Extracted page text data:
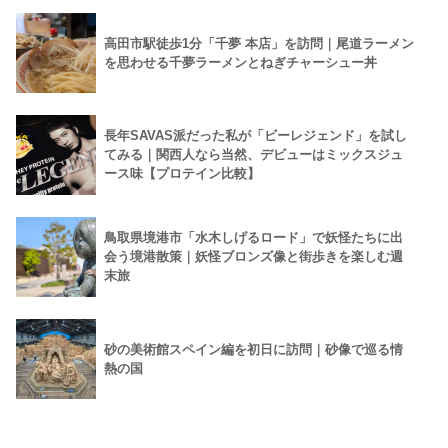
高田市駅徒歩1分「千夢 本店」を訪問｜尾道ラーメン
を思わせる千夢ラーメンとねぎチャーシュー丼
長年SAVAS派だった私が「ビーレジェンド」を試し
てみる｜関西人なら当然、デビューはミックスジュ
ース味【プロテイン比較】
鳥取県境港市「水木しげるロード」で妖怪たちに出
会う境港散策｜妖怪ブロンズ像と街歩きを楽しむ週
末旅
砂の美術館スペイン編を初日に訪問｜砂像で巡る情
熱の国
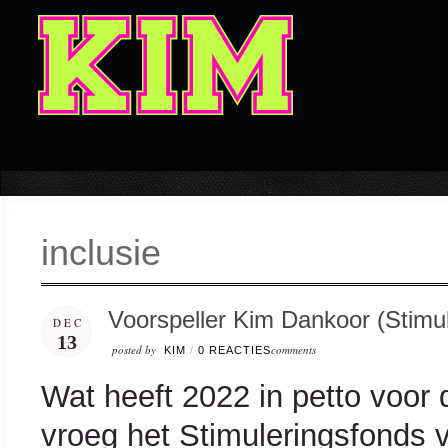
inclusie
Voorspeller Kim Dankoor (Stimul
DEC
13
posted by
comments
KIM
/
0 REACTIES
Wat heeft 2022 in petto voor d
vroeg het Stimuleringsfonds v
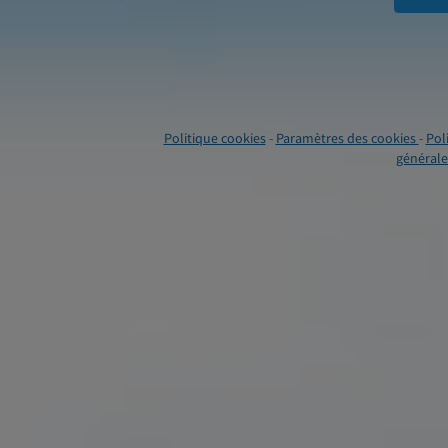
Politique cookies
-
Paramètres des cookies
-
Pol
générales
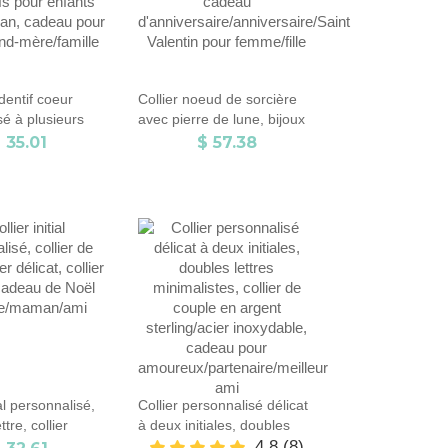
dentif coeur
Collier noeud de sorcière
sé à plusieurs
avec pierre de lune, bijoux
ier 2-6 noms en
de sorcière croix celtique en
 35.01
$ 57.38
dable, colliers
argent sterling 925, cadeau
 pour enfants
d'anniversaire/anniversaire/Saint
n, cadeau pour
Valentin pour femme/fille
-mère/famille
ial personnalisé,
Collier personnalisé délicat
ttre, collier
à deux initiales, doubles
lier simple,
lettres minimalistes, collier
4.8
(8)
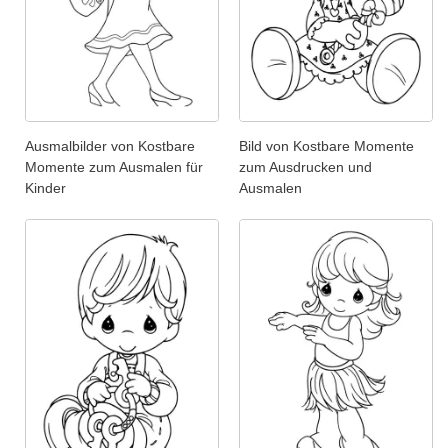
Ausmalbilder von Kostbare
Bild von Kostbare Momente
Momente zum Ausmalen für
zum Ausdrucken und
Kinder
Ausmalen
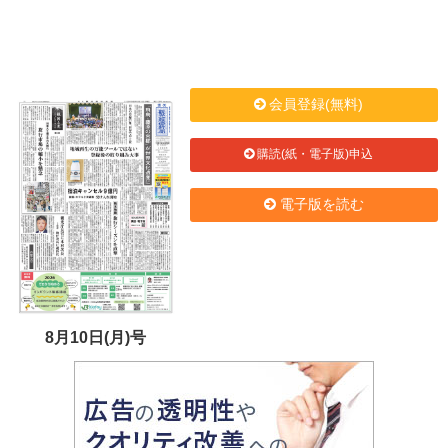
会員登録(無料)
購読(紙・電子版)申込
電子版を読む
8月10日(月)号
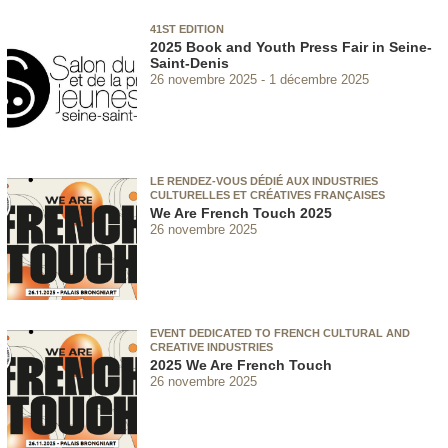
41ST EDITION
2025 Book and Youth Press Fair in Seine-
Saint-Denis
26 novembre 2025
1 décembre 2025
LE RENDEZ-VOUS DÉDIÉ AUX INDUSTRIES
CULTURELLES ET CRÉATIVES FRANÇAISES
We Are French Touch 2025
26 novembre 2025
EVENT DEDICATED TO FRENCH CULTURAL AND
CREATIVE INDUSTRIES
2025 We Are French Touch
26 novembre 2025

TASK DIRECTIONS: Leave the images out and print each entry exactly.

RESPONSE AREA:
高田市駅徒歩1分「千夢 本店」を訪問｜尾道ラーメン
を思わせる千夢ラーメンとねぎチャーシュー丼
長年SAVAS派だった私が「ビーレジェンド」を試し
てみる｜関西人なら当然、デビューはミックスジュ
ース味【プロテイン比較】
鳥取県境港市「水木しげるロード」で妖怪たちに出
会う境港散策｜妖怪ブロンズ像と街歩きを楽しむ週
末旅
砂の美術館スペイン編を初日に訪問｜砂像で巡る情
熱の国
inclusie
Voorspeller Kim Dankoor (Stimul
DEC
13
posted by
comments
KIM
/
0 REACTIES
Wat heeft 2022 in petto voor d
vroeg het Stimuleringsfonds v
Politique cookies
-
Paramètres des cookies
-
Pol
générales
dentif coeur
Collier noeud de sorcière
sé à plusieurs
avec pierre de lune, bijoux
ier 2-6 noms en
de sorcière croix celtique en
 35.01
$ 57.38
dable, colliers
argent sterling 925, cadeau
 pour enfants
d'anniversaire/anniversaire/Saint
n, cadeau pour
Valentin pour femme/fille
-mère/famille
ial personnalisé,
Collier personnalisé délicat
ttre, collier
à deux initiales, doubles
lier simple,
lettres minimalistes, collier
4.8
(8)
Ausmalbilder von Kostbare
Bild von Kostbare Momente
Momente zum Ausmalen für
zum Ausdrucken und
Kinder
Ausmalen
会員登録(無料)
購読(紙・電子版)申込
電子版を読む
8月10日(月)号
41ST EDITION
2025 Book and Youth Press Fair in Seine-
Saint-Denis
26 novembre 2025
1 décembre 2025
LE RENDEZ-VOUS DÉDIÉ AUX INDUSTRIES
CULTURELLES ET CRÉATIVES FRANÇAISES
We Are French Touch 2025
26 novembre 2025
EVENT DEDICATED TO FRENCH CULTURAL AND
CREATIVE INDUSTRIES
2025 We Are French Touch
26 novembre 2025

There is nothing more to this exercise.